===== TEXT
H&R Block, Inc. (NYSE:HRB) Q2 2023 Earnings Call Transcript February 7, 2023
Operator: Thank you for standing by, and welcome to H&R Block’s Second Quarter Fiscal Year 2023 Earnings Call. At this time, all participants are in a listen-only mode. After the speaker presentation there will be question-and-answer session. I would now like to hand the call over to Vice President, Investor Relations, Michaella Gallina. Please go ahead.
Michaella Gallina: Thank you, Lateef. Good afternoon everyone and welcome to H&R Block’s second quarter fiscal 2023 financial results conference call. Joining me today are Jeff Jones, our President and Chief Executive Officer, and Tony Bowen, our Chief Financial Officer. Earlier today, we issued a press release and presentation, which can be downloaded or viewed live on our website at investors.hrblock.com. Our call is being broadcast and webcast live, and a replay of the webcast will be available for 90 days. Before we begin, I’d like to remind listeners that comments made by management may include forward-looking statements within the meaning of federal securities laws. These statements involve material risks and uncertainties, and actual results could differ from those projected in any forward-looking statement due to numerous factors.
For a description of these risks and uncertainties, please see H&R Block’s Annual Report on Form 10-K and Quarterly Reports on Form 10-Q, as updated periodically with our other SEC filings. Please note, some metrics we’ll discuss today are presented on a non-GAAP basis. We’ve reconciled the comparable GAAP and non-GAAP figures in the appendix of our presentation. Finally, the content of this call contains time-sensitive information accurate only as of today, February 7, 2023. H&R Block undertakes no obligation to revise or otherwise update any statements to reflect events or circumstances after the date of this call. With that, I will now turn it over to Jeff.
==========
» ASSIGNED TASK A: Change "jail" to "prison" in the listing lines from its first line through the line containing "from Germany and Austria-Hungary. While". Leave everything else in those lines unchanged, and omit the pictures.
===== AVAILABLE DATA
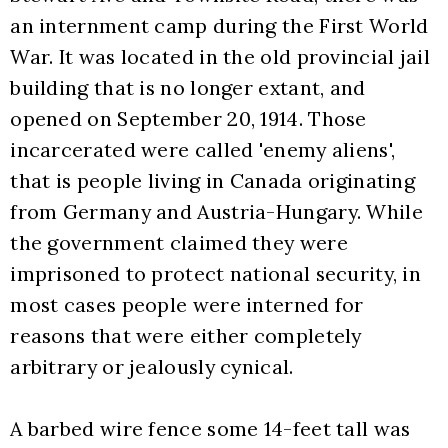
an internment camp during the First World 
War. It was located in the old provincial jail 
building that is no longer extant, and 
opened on September 20, 1914. Those 
incarcerated were called 'enemy aliens', 
that is people living in Canada originating 
from Germany and Austria-Hungary. While 
the government claimed they were 
imprisoned to protect national security, in 
most cases people were interned for 
reasons that were either completely 
arbitrary or jealously cynical. 
A barbed wire fence some 14-feet tall was 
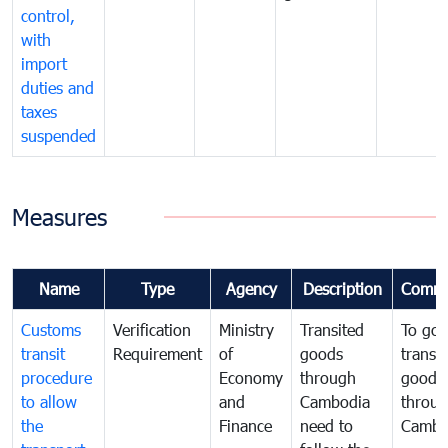
control,
with
import
duties and
taxes
suspended
Measures
Name
Type
Agency
Description
Comme
Customs
Verification
Ministry
Transited
To gov
transit
Requirement
of
goods
transi
procedure
Economy
through
goods
to allow
and
Cambodia
throu
the
Finance
need to
Cambo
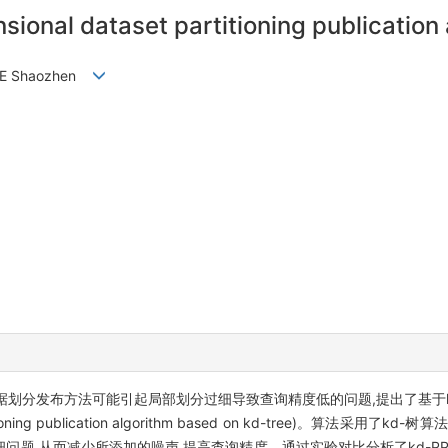
nsional dataset partitioning publication
, YE Shaozhen
划分发布方法可能引起局部划分过细导致查询精度低的问题,提出了基于k
rtitioning publication algorithm based on kd-tree)。算
问题,从而减少所添加的噪声,提高查询精度。通过实验对比分析了kd-P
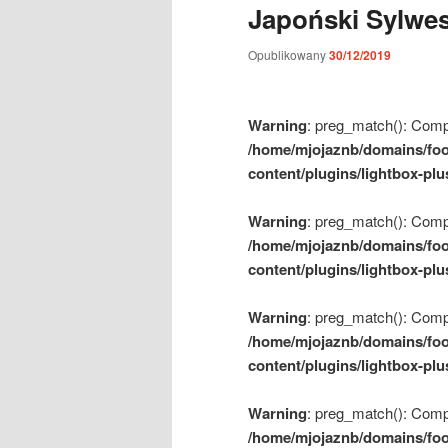
Japoński Sylwes
m
e
Opublikowany
30/12/2019
n
u
Warning
: preg_match(): Compil
/home/mjojaznb/domains/foo
content/plugins/lightbox-plu
Warning
: preg_match(): Compil
/home/mjojaznb/domains/foo
content/plugins/lightbox-plu
Warning
: preg_match(): Compil
/home/mjojaznb/domains/foo
content/plugins/lightbox-plu
Warning
: preg_match(): Compil
/home/mjojaznb/domains/foo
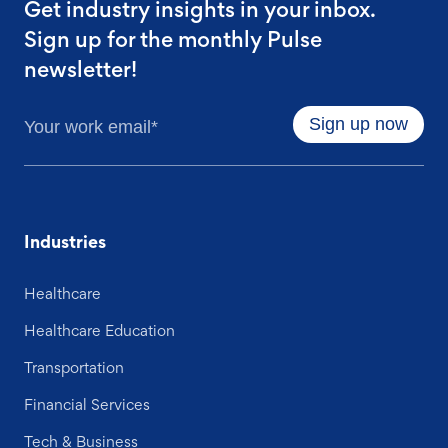
Get industry insights in your inbox.
Sign up for the monthly Pulse
newsletter!
Industries
Healthcare
Healthcare Education
Transportation
Financial Services
Tech & Business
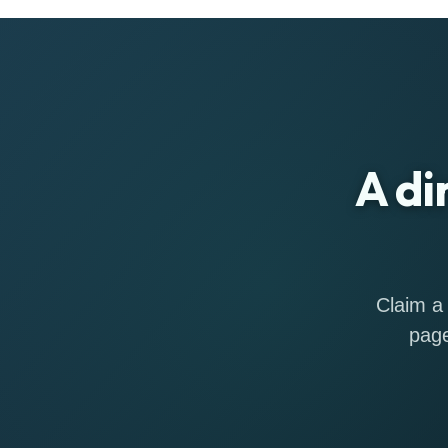
A di
Claim a 
page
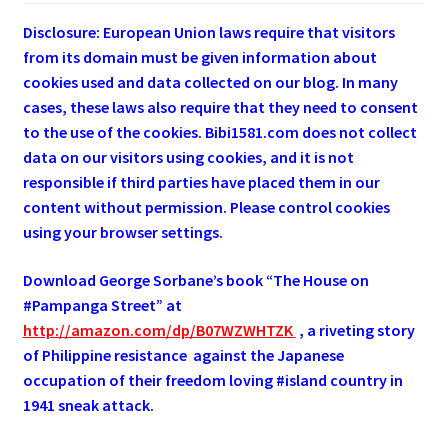
Disclosure: European Union laws require that visitors
from its domain must be given information about
cookies used and data collected on our blog. In many
cases, these laws also require that they need to consent
to the use of the cookies. Bibi1581.com does not collect
data on our visitors using cookies, and it is not
responsible if third parties have placed them in our
content without permission. Please control cookies
using your browser settings.
Download George
Sorbane
’s book “The House on
#Pampanga Street” at
http://amazon.com/dp/B07WZWHTZK
, a riveting story
of Philippine resistance against the Japanese
occupation of their freedom loving #island country in
1941 sneak attack.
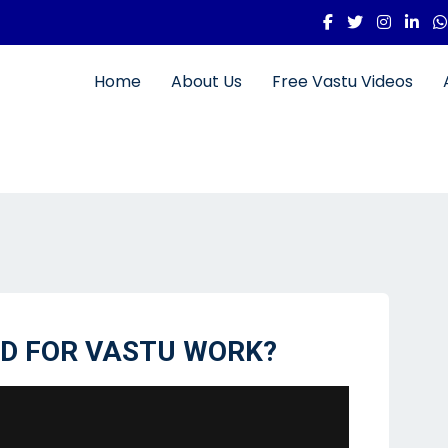
Home
About Us
Free Vastu Videos
ID FOR VASTU WORK?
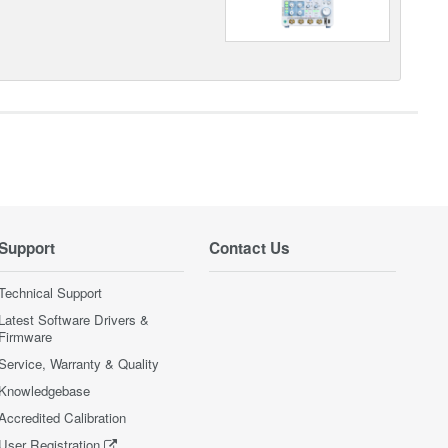
Support
Contact Us
Technical Support
Latest Software Drivers &
Firmware
Service, Warranty & Quality
Knowledgebase
Accredited Calibration
User Registration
==========
» ASSIGNED TASK B: Give back the earnings call transcript in full, word for word.

» ANSWER SECTION A:
an internment camp during the First World 
War. It was located in the old provincial prison 
building that is no longer extant, and 
opened on September 20, 1914. Those 
incarcerated were called 'enemy aliens', 
that is people living in Canada originating 
from Germany and Austria-Hungary. While 

» ANSWER SECTION B:
H&R Block, Inc. (NYSE:HRB) Q2 2023 Earnings Call Transcript February 7, 2023
Operator: Thank you for standing by, and welcome to H&R Block’s Second Quarter Fiscal Year 2023 Earnings Call. At this time, all participants are in a listen-only mode. After the speaker presentation there will be question-and-answer session. I would now like to hand the call over to Vice President, Investor Relations, Michaella Gallina. Please go ahead.
Michaella Gallina: Thank you, Lateef. Good afternoon everyone and welcome to H&R Block’s second quarter fiscal 2023 financial results conference call. Joining me today are Jeff Jones, our President and Chief Executive Officer, and Tony Bowen, our Chief Financial Officer. Earlier today, we issued a press release and presentation, which can be downloaded or viewed live on our website at investors.hrblock.com. Our call is being broadcast and webcast live, and a replay of the webcast will be available for 90 days. Before we begin, I’d like to remind listeners that comments made by management may include forward-looking statements within the meaning of federal securities laws. These statements involve material risks and uncertainties, and actual results could differ from those projected in any forward-looking statement due to numerous factors.
For a description of these risks and uncertainties, please see H&R Block’s Annual Report on Form 10-K and Quarterly Reports on Form 10-Q, as updated periodically with our other SEC filings. Please note, some metrics we’ll discuss today are presented on a non-GAAP basis. We’ve reconciled the comparable GAAP and non-GAAP figures in the appendix of our presentation. Finally, the content of this call contains time-sensitive information accurate only as of today, February 7, 2023. H&R Block undertakes no obligation to revise or otherwise update any statements to reflect events or circumstances after the date of this call. With that, I will now turn it over to Jeff.